Marx, Freud, Nietzsche, her üçü de, birbirlerinden çok farklı biçimlerde de olsa camera obscura metaforunu eserlerinde kullanmıştı. Tanınmış Fransız düşünür Sarah Kofman, nihayet Türkçe çevirisiyle okurlarla buluşacak olan klasik eserinde, bu metaforun oldukça geniş çaplı bir incelemesini yapmakta.
Marx’a ayırdığı açılış bölümünde Kofman, ters çevirmenin ideolojik süreç için gerekliliği üzerine bir okuma sunuyor. Ardından, Freud’un bilinçdışını tanımlarken camera obscura metaforunu nasıl kullandığını inceliyor. Bir sonraki bölümdeyse Nietzsche’ye göre, camera obscura‘nın “unutuşun metaforu” olduğunu ortaya koyuyor.
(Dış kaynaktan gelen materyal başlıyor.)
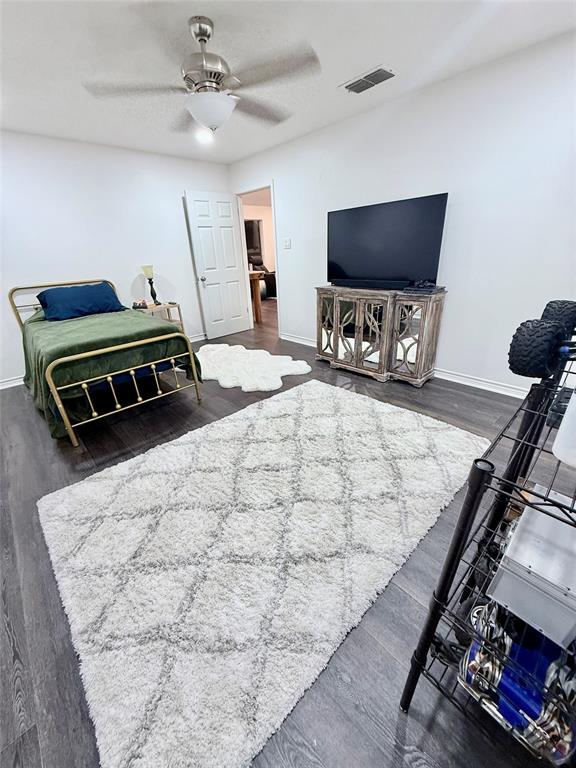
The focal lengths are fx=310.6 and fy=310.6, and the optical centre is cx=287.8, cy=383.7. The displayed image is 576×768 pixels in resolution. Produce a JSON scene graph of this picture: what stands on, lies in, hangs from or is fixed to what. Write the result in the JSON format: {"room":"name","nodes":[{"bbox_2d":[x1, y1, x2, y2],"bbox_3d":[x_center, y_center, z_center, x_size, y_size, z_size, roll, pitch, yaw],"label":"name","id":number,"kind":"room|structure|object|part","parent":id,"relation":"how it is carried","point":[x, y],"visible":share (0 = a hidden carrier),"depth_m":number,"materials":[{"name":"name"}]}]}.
{"room":"bedroom","nodes":[
{"label":"bedroom","id":0,"kind":"room"},
{"bbox_2d":[0,131,233,385],"bbox_3d":[-2.436,-1.447,3.697,4.303,2.461,0.123,-23,31,-38],"label":"back wall","id":1,"kind":"structure","parent":0,"point":[182,181],"depth_m":3.62,"materials":[{"name":"white paint"}]},
{"bbox_2d":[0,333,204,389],"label":"baseboard","id":2,"kind":"structure","parent":1,"relation":"attached to","point":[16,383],"depth_m":3.49,"materials":[{"name":"white paint"}]},
{"bbox_2d":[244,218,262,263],"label":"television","id":3,"kind":"object","parent":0,"point":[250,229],"visible":0.44,"depth_m":8.91,"materials":[{"name":"black"}]},
{"bbox_2d":[0,0,575,164],"bbox_3d":[-0.653,-2.015,1.665,4.448,0.102,5.699,-23,31,-38],"label":"ceiling","id":4,"kind":"structure","parent":0,"point":[337,76],"depth_m":1.99,"materials":[{"name":"white paint"}]},
{"bbox_2d":[84,14,320,135],"bbox_3d":[-0.446,-1.785,1.846,1.263,0.517,1.248,-10,25,-17],"label":"ceiling fan","id":5,"kind":"object","parent":4,"relation":"hanging from","point":[198,89],"visible":0.99,"depth_m":1.77,"materials":[{"name":"silver metal"}]},
{"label":"motor housing","id":6,"kind":"part","parent":5,"relation":"part of","materials":[{"name":"silver metal"}]},
{"bbox_2d":[194,127,214,143],"bbox_3d":[-0.907,-2.696,3.376,0.222,0.092,0.223,-23,31,-38],"label":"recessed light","id":7,"kind":"object","parent":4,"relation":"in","point":[204,137],"visible":0.75,"depth_m":3.35,"materials":[{"name":"white"}]},
{"bbox_2d":[340,64,396,93],"bbox_3d":[0.622,-2.351,2.414,0.226,0.018,0.402,-23,31,-38],"label":"air vent","id":8,"kind":"object","parent":4,"relation":"attached to","point":[356,91],"visible":0.99,"depth_m":2.39,"materials":[{"name":"white metal"}]},
{"bbox_2d":[0,285,575,767],"bbox_3d":[-0.139,-0.446,4.356,7.685,0.100,7.932,-23,31,-38],"label":"floor","id":9,"kind":"structure","parent":0,"point":[405,394],"depth_m":1.24,"materials":[{"name":"wood"}]},
{"bbox_2d":[7,280,203,447],"bbox_3d":[-1.931,-0.412,3.109,1.273,1.021,2.216,-23,31,-38],"label":"bed","id":10,"kind":"object","parent":9,"relation":"on","point":[57,397],"visible":0.93,"depth_m":2.54,"materials":[{"name":"metal"}]},
{"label":"headboard","id":11,"kind":"part","parent":10,"relation":"part of","materials":[{"name":"metal"}]},
{"bbox_2d":[35,282,124,320],"bbox_3d":[-2.266,-0.915,3.415,0.817,0.307,0.410,-23,31,-38],"label":"pillow","id":12,"kind":"object","parent":10,"relation":"on","point":[86,296],"visible":0.98,"depth_m":3.30,"materials":[{"name":"blue fabric"}]},
{"bbox_2d":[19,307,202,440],"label":"green blanket","id":13,"kind":"object","parent":10,"relation":"on","point":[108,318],"visible":0.58,"depth_m":2.56,"materials":[{"name":"green fabric"}]},
{"bbox_2d":[137,301,184,330],"bbox_3d":[-1.763,-0.775,4.339,0.499,0.626,0.435,-23,31,-38],"label":"nightstand","id":14,"kind":"object","parent":9,"relation":"on","point":[170,305],"visible":0.32,"depth_m":4.22,"materials":[{"name":"wood"}]},
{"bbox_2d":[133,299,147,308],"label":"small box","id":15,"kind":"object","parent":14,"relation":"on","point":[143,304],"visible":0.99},
{"bbox_2d":[141,264,160,304],"bbox_3d":[-1.810,-1.330,4.144,0.168,0.508,0.170,-23,31,-38],"label":"table lamp","id":16,"kind":"object","parent":14,"relation":"on","point":[149,271],"visible":1,"depth_m":4.07,"materials":[{"name":"metal"}]},
{"bbox_2d":[195,343,313,393],"bbox_3d":[-0.602,-0.260,3.817,1.212,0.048,1.758,-23,31,-38],"label":"white rug","id":17,"kind":"object","parent":9,"relation":"on","point":[274,386],"visible":0.97,"depth_m":3.59,"materials":[{"name":"white carpet"}]},
{"bbox_2d":[248,269,263,323],"bbox_3d":[-0.879,-1.703,6.056,0.475,0.904,0.811,-23,31,-38],"label":"wooden table","id":18,"kind":"object","parent":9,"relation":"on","point":[257,275],"visible":0.48,"depth_m":5.83,"materials":[{"name":"brown wood"}]},
{"bbox_2d":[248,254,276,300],"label":"armchair","id":19,"kind":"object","parent":9,"relation":"on","point":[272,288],"visible":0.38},
{"bbox_2d":[37,382,488,767],"bbox_3d":[-0.022,0.523,2.008,2.448,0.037,1.797,-23,31,-38],"label":"area rug","id":20,"kind":"object","parent":9,"relation":"on","point":[272,402],"visible":0.99,"depth_m":1.42,"materials":[{"name":"carpet"}]},
{"bbox_2d":[314,284,445,385],"bbox_3d":[0.868,-0.565,3.328,0.447,0.870,1.351,-23,31,-38],"label":"media console","id":21,"kind":"object","parent":9,"relation":"on","point":[360,323],"visible":0.99,"depth_m":3.06,"materials":[{"name":"brown wood"}]},
{"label":"glass door","id":22,"kind":"part","parent":21,"relation":"part of","materials":[{"name":"silver mirror"}]},
{"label":"glass door","id":23,"kind":"part","parent":21,"relation":"part of","materials":[{"name":"glass"}]},
{"bbox_2d":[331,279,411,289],"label":"soundbar","id":24,"kind":"object","parent":21,"relation":"on","point":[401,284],"visible":0.98,"depth_m":3.10,"materials":[{"name":"black plastic"}]},
{"bbox_2d":[326,192,447,288],"bbox_3d":[0.857,-1.351,3.038,0.240,0.742,1.200,-23,31,-38],"label":"television","id":25,"kind":"object","parent":21,"relation":"on","point":[352,268],"visible":0.99,"depth_m":2.95,"materials":[{"name":"black"}]},
{"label":"glass door","id":26,"kind":"part","parent":21,"relation":"part of","materials":[{"name":"silver mirror"}]},
{"bbox_2d":[403,280,444,293],"bbox_3d":[1.210,-0.875,2.780,0.260,0.082,0.307,-23,31,-38],"label":"cable box","id":27,"kind":"object","parent":21,"relation":"on","point":[432,286],"visible":0.98,"depth_m":2.73,"materials":[{"name":"black"}]},
{"bbox_2d":[399,320,575,752],"bbox_3d":[0.775,0.435,0.846,0.861,1.013,0.449,-23,31,-38],"label":"wire shelf","id":28,"kind":"object","parent":9,"relation":"on","point":[466,525],"visible":0.76,"depth_m":0.72,"materials":[{"name":"black metal"}]},
{"bbox_2d":[459,599,575,760],"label":"toy car","id":29,"kind":"object","parent":28,"relation":"on","point":[505,686],"visible":0.6,"depth_m":0.69,"materials":[{"name":"blue"}]},
{"bbox_2d":[487,484,575,647],"bbox_3d":[0.638,0.403,0.713,0.339,0.138,0.220,-23,31,-38],"label":"metal box","id":30,"kind":"object","parent":28,"relation":"on","point":[515,538],"visible":0.91,"depth_m":0.65,"materials":[{"name":"metal"}]},
{"bbox_2d":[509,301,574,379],"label":"wheel","id":31,"kind":"object","parent":28,"relation":"on","point":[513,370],"visible":0.98,"depth_m":0.76,"materials":[{"name":"black rubber"}]},
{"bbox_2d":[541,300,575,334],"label":"wheel","id":32,"kind":"object","parent":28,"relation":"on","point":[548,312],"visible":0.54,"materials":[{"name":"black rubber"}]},
{"bbox_2d":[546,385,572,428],"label":"wheel","id":33,"kind":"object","parent":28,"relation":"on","point":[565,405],"visible":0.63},
{"bbox_2d":[552,388,575,467],"bbox_3d":[0.600,0.075,0.589,0.124,0.157,0.132,-23,31,-38],"label":"white container","id":34,"kind":"object","parent":28,"relation":"on","point":[575,397],"visible":0.99,"depth_m":0.60,"materials":[{"name":"white plastic"}]},
{"bbox_2d":[227,28,575,396],"bbox_3d":[1.060,-1.389,3.196,0.123,2.460,5.464,-23,31,-38],"label":"right wall","id":35,"kind":"structure","parent":0,"point":[287,215],"depth_m":2.60,"materials":[{"name":"white paint"}]},
{"bbox_2d":[235,181,280,335],"bbox_3d":[-0.389,-1.806,4.765,0.151,2.076,0.961,-23,31,-38],"label":"door frame","id":36,"kind":"structure","parent":35,"relation":"in","point":[276,262],"depth_m":4.68,"materials":[{"name":"white paint"}]},
{"bbox_2d":[184,190,251,339],"bbox_3d":[-1.016,-1.747,4.737,0.803,2.041,0.176,-23,31,-38],"label":"door","id":37,"kind":"structure","parent":36,"relation":"attached to","point":[230,234],"depth_m":4.67,"materials":[{"name":"white paint"}]},
{"bbox_3d":[-1.273,-1.560,4.623,0.106,0.074,0.133,-23,31,-38],"label":"doorknob","id":38,"kind":"part","parent":37,"relation":"part of","materials":[{"name":"silver metal"}]},
{"bbox_2d":[284,238,291,248],"bbox_3d":[-0.013,-1.865,4.126,0.018,0.120,0.113,-23,31,-38],"label":"light switch","id":39,"kind":"object","parent":35,"relation":"attached to","point":[287,244],"visible":0.97,"depth_m":4.12,"materials":[{"name":"white plastic"}]},
{"bbox_2d":[278,333,529,398],"bbox_3d":[1.338,-0.191,3.369,0.017,0.094,4.600,-23,31,-38],"label":"baseboard","id":40,"kind":"structure","parent":35,"relation":"attached to","point":[456,376],"depth_m":2.96,"materials":[{"name":"white paint"}]}
]}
Kofman burada, “sihirli aygıt” camera obscura’nın, bazı düşünürler için zihin açıcı olmaktan ziyade bir fetiş işlevi görüp görmediği sorusunu yöneltiyor.
Camera Obscura, felsefeden sinemaya uzanan bir yelpazede çağdaş teoriye damgasını vuran bir metaforun güçlü ve hararetli bir tartışmasını bizlere sunuyor.